Mais ce qui a été encore plus déterminant, c’est qu’ensuite ils se sont précipités sur nous qui étions en train de faire signer dehors dans un froid presque sibérien, 498 ont signé en mettant leur téléphone, leur adresse mail, parce qu’ils voulaient avoir le compte-rendu de ce qui allait se passer aujourd’hui auprès des groupes parlementaires. C’est révélateur de la façon dont le fait de donner un cadre nécessaire.
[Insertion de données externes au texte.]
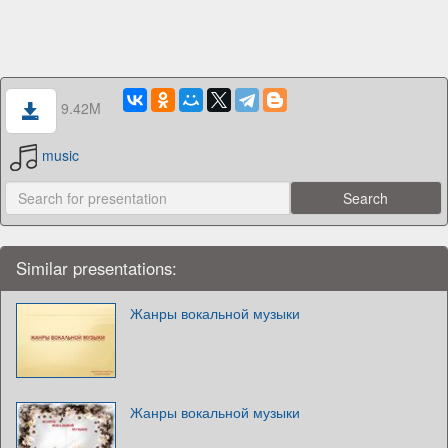
9.42M
music
Similar presentations:
Жанры вокальной музыки
Жанры вокальной музыки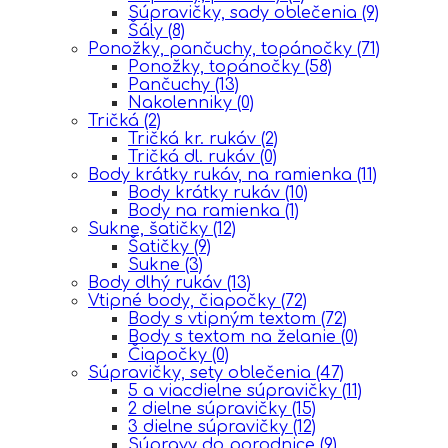
Súpravičky, sady oblečenia
(9)
Šály
(8)
Ponožky, pančuchy, topánočky
(71)
Ponožky, topánočky
(58)
Pančuchy
(13)
Nakolenniky
(0)
Tričká
(2)
Tričká kr. rukáv
(2)
Tričká dl. rukáv
(0)
Body krátky rukáv, na ramienka
(11)
Body krátky rukáv
(10)
Body na ramienka
(1)
Sukne, šatičky
(12)
Šatičky
(9)
Sukne
(3)
Body dlhý rukáv
(13)
Vtipné body, čiapočky
(72)
Body s vtipným textom
(72)
Body s textom na želanie
(0)
Čiapočky
(0)
Súpravičky, sety oblečenia
(47)
5 a viacdielne súpravičky
(11)
2 dielne súpravičky
(15)
3 dielne súpravičky
(12)
Súpravy do porodnice
(9)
Les élus, et  c’est la même chose, je pense, pour la population et les travailleurs en France, se mettent dans ce cadre pour combattre avec nous.

Je me réjouis qu’on ait cette  action commune : on va travailler la main dans la main avec Monsieur Candelier, pour que cette proposition de loi soit inscrite et discutée à l’Assemblée nationale, enregistrée.

Et nous irons jusqu’au bout. Comme je disais à M. Daniel Paul  qui tout à l’heure disait que c’était impossible, avant 1789, c’était aussi impossible qu’on ait la République et pourtant, après la deuxième guerre mondiale, dans une France exsangue, c’était bien impossible qu’on ait la Sécu, et on a eu la Sécurité sociale de 1945.

Aujourd’hui rien n’est impossible.

Nous devons, c’est une question de démocratie et de droit, récupérer nos bureaux de poste dans tous nos villages.